An open circuit has a gap, so charges cannot flow at all and current is zero. A short circuit is the opposite problem. Charges flow too easily through a near-zero-resistance path with no change in potential difference, so current becomes very large. Quick check on the exam: ammeter reads zero means open; ammeter spikes (or a fuse blows) means short.
A short circuit is a path where charges flow with no change in potential difference, usually a low-resistance wire bypassing circuit elements.
When an element is shorted, both of its terminals sit at the same potential, so essentially no current flows through that element.
Shorting part of a circuit lowers the total equivalent resistance, which makes the current from the battery increase, sometimes dangerously.
A short circuit and an open circuit are opposites. An open circuit stops current completely, while a short circuit lets current surge.
An uncharged capacitor behaves like a short circuit at the moment a switch closes, then like an open circuit once it's fully charged.
On the exam, redraw the schematic treating a shorted element as if it were replaced by a plain wire, then analyze the simpler circuit.
It's a circuit in which charges can flow with no change in potential difference, typically because a low-resistance wire bypasses one or more circuit elements. This definition comes straight from the essential knowledge under learning objective 11.2.A in Unit 11.
No, it's the opposite. A short circuit lets a very large current flow because the resistance along the shortcut path is nearly zero. Zero current describes an open circuit, where the loop is physically broken.
An open circuit has a gap, so no charge flows and an ammeter reads zero. A short circuit has a zero-resistance bypass, so current jumps to a large value. If an exam question says the ammeter suddenly reads zero, the answer is an open circuit, not a short.

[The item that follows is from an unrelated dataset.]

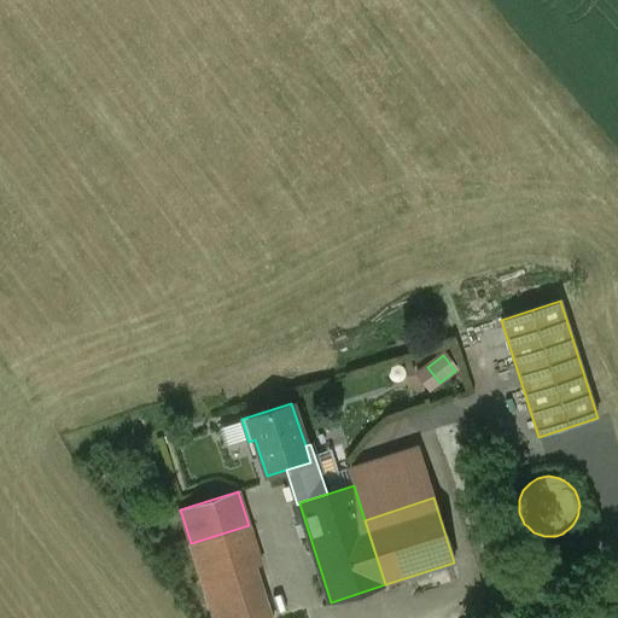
[(249,525),(191,543),(214,617),(270,617),(255,567),(261,565),(249,525)]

A wire connects its two terminals, so both ends are at the same potential and almost no current flows through the resistor itself. The circuit's equivalent resistance drops, so current through the rest of the circuit increases. In a series chain, the other resistors get more current and dissipate more power.
When a hot wire touches a neutral wire, the resistance between them is nearly zero, so the current surges far above normal levels. That huge current dissipates a lot of power as heat in the wiring (P = I²R), which can melt insulation and start fires. Fuses and circuit breakers exist to cut the circuit before that happens.